## [GOAL]
In the lines from the one containing "collection date: 1908-11" through the end of the items, rename "locality" to "site" and give those lines again with everything else unchanged.

## [EXTRACTED INFORMATION]

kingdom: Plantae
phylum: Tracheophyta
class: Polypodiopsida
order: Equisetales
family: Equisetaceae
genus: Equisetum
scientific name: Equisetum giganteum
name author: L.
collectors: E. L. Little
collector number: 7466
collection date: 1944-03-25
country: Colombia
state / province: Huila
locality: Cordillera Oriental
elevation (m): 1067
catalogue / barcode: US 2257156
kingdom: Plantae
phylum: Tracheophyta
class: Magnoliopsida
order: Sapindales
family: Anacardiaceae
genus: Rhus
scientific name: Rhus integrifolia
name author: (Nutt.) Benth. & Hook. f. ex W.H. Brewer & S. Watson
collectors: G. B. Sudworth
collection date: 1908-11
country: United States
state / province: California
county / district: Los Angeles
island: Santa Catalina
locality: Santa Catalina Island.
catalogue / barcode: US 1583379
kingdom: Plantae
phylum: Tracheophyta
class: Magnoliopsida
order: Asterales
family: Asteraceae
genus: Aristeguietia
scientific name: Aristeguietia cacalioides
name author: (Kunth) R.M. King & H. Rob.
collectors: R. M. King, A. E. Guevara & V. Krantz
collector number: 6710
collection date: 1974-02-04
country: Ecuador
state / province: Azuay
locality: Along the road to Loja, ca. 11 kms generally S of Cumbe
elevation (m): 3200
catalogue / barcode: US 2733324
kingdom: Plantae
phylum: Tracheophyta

## [FINAL RESULT]
collection date: 1908-11
country: United States
state / province: California
county / district: Los Angeles
island: Santa Catalina
site: Santa Catalina Island.
catalogue / barcode: US 1583379
kingdom: Plantae
phylum: Tracheophyta
class: Magnoliopsida
order: Asterales
family: Asteraceae
genus: Aristeguietia
scientific name: Aristeguietia cacalioides
name author: (Kunth) R.M. King & H. Rob.
collectors: R. M. King, A. E. Guevara & V. Krantz
collector number: 6710
collection date: 1974-02-04
country: Ecuador
state / province: Azuay
site: Along the road to Loja, ca. 11 kms generally S of Cumbe
elevation (m): 3200
catalogue / barcode: US 2733324
kingdom: Plantae
phylum: Tracheophyta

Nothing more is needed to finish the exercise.